[Bounding box prediction data]
^^^^^^^^

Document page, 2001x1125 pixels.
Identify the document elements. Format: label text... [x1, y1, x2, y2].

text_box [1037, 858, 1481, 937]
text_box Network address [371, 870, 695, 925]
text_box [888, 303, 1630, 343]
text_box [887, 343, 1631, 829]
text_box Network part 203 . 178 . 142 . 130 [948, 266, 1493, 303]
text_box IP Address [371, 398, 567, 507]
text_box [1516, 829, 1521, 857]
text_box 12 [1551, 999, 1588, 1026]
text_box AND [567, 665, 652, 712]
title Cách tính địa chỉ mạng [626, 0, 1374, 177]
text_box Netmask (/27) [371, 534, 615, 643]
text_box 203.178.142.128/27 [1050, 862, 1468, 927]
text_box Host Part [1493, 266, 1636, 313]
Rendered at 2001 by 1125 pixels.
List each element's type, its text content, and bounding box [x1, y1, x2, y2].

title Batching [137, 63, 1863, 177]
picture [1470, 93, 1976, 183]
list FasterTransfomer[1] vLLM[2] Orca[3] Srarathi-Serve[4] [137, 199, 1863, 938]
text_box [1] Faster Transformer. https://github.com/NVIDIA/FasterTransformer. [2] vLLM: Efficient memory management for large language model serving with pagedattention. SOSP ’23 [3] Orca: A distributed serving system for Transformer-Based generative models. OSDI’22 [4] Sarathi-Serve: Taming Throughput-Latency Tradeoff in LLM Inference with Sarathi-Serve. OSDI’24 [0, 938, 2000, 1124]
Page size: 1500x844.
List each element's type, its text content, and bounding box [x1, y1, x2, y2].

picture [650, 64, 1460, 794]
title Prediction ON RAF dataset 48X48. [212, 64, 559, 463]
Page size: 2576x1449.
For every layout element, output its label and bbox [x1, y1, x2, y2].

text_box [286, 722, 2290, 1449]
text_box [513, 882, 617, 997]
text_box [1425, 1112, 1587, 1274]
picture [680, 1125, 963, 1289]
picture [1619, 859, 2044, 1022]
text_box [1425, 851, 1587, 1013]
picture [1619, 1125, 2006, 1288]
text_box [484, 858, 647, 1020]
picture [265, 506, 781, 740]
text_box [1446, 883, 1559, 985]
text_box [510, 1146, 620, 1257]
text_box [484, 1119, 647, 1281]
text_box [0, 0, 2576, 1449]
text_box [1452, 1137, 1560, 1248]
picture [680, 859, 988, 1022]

^^^^^^^^

Provide an exact transcription of every entry above.

Document page, 2001x1125 pixels.
Identify the document elements. Format: label text... [x1, y1, x2, y2].

text_box [1037, 858, 1481, 937]
text_box Network address [371, 870, 695, 925]
text_box [888, 303, 1630, 343]
text_box [887, 343, 1631, 829]
text_box Network part 203 . 178 . 142 . 130 [948, 266, 1493, 303]
text_box IP Address [371, 398, 567, 507]
text_box [1516, 829, 1521, 857]
text_box 12 [1551, 999, 1588, 1026]
text_box AND [567, 665, 652, 712]
title Cách tính địa chỉ mạng [626, 0, 1374, 177]
text_box Netmask (/27) [371, 534, 615, 643]
text_box 203.178.142.128/27 [1050, 862, 1468, 927]
text_box Host Part [1493, 266, 1636, 313]
Rendered at 2001 by 1125 pixels.
List each element's type, its text content, and bounding box [x1, y1, x2, y2].

title Batching [137, 63, 1863, 177]
picture [1470, 93, 1976, 183]
list FasterTransfomer[1] vLLM[2] Orca[3] Srarathi-Serve[4] [137, 199, 1863, 938]
text_box [1] Faster Transformer. https://github.com/NVIDIA/FasterTransformer. [2] vLLM: Efficient memory management for large language model serving with pagedattention. SOSP ’23 [3] Orca: A distributed serving system for Transformer-Based generative models. OSDI’22 [4] Sarathi-Serve: Taming Throughput-Latency Tradeoff in LLM Inference with Sarathi-Serve. OSDI’24 [0, 938, 2000, 1124]
Page size: 1500x844.
List each element's type, its text content, and bounding box [x1, y1, x2, y2].

picture [650, 64, 1460, 794]
title Prediction ON RAF dataset 48X48. [212, 64, 559, 463]
Page size: 2576x1449.
For every layout element, output its label and bbox [x1, y1, x2, y2].

text_box [286, 722, 2290, 1449]
text_box [513, 882, 617, 997]
text_box [1425, 1112, 1587, 1274]
picture [680, 1125, 963, 1289]
picture [1619, 859, 2044, 1022]
text_box [1425, 851, 1587, 1013]
picture [1619, 1125, 2006, 1288]
text_box [484, 858, 647, 1020]
picture [265, 506, 781, 740]
text_box [1446, 883, 1559, 985]
text_box [510, 1146, 620, 1257]
text_box [484, 1119, 647, 1281]
text_box [0, 0, 2576, 1449]
text_box [1452, 1137, 1560, 1248]
picture [680, 859, 988, 1022]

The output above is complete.